## [DATA UNDER STUDY]

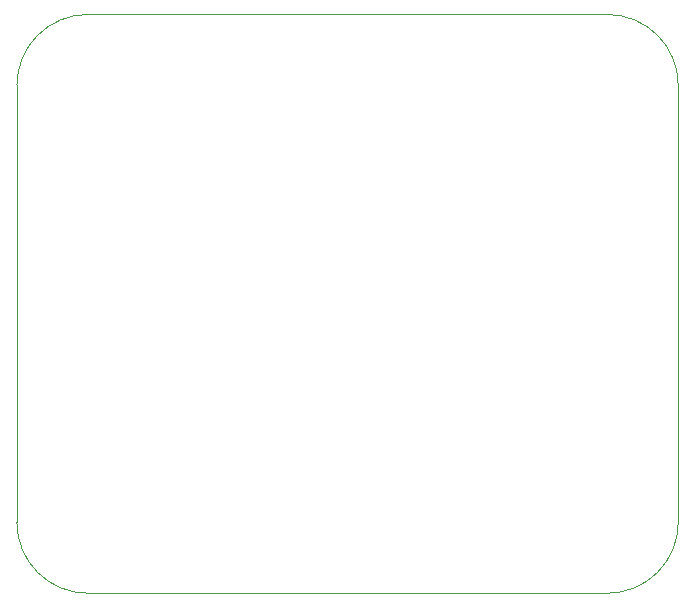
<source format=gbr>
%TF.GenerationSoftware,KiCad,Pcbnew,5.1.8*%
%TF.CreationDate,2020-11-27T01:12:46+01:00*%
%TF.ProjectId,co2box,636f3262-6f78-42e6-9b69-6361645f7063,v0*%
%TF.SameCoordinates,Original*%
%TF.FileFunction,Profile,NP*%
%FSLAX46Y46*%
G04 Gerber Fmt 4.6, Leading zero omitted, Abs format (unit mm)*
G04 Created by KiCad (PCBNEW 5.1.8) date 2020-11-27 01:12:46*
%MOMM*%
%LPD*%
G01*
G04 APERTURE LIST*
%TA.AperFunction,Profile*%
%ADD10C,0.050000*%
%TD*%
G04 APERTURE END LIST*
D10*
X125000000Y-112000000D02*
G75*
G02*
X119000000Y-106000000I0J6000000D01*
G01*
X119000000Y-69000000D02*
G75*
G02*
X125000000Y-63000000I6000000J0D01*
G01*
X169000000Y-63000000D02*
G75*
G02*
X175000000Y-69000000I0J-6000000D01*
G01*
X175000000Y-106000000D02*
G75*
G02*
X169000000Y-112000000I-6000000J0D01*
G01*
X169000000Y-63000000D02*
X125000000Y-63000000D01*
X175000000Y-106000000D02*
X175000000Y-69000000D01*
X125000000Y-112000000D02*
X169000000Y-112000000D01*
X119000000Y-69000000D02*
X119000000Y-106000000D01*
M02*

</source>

## [TASK GOAL]
Copy out every line from the material above where the string "Profile" turns up.

## [YOUR RESPONSE]
%TF.FileFunction,Profile,NP*%
%TA.AperFunction,Profile*%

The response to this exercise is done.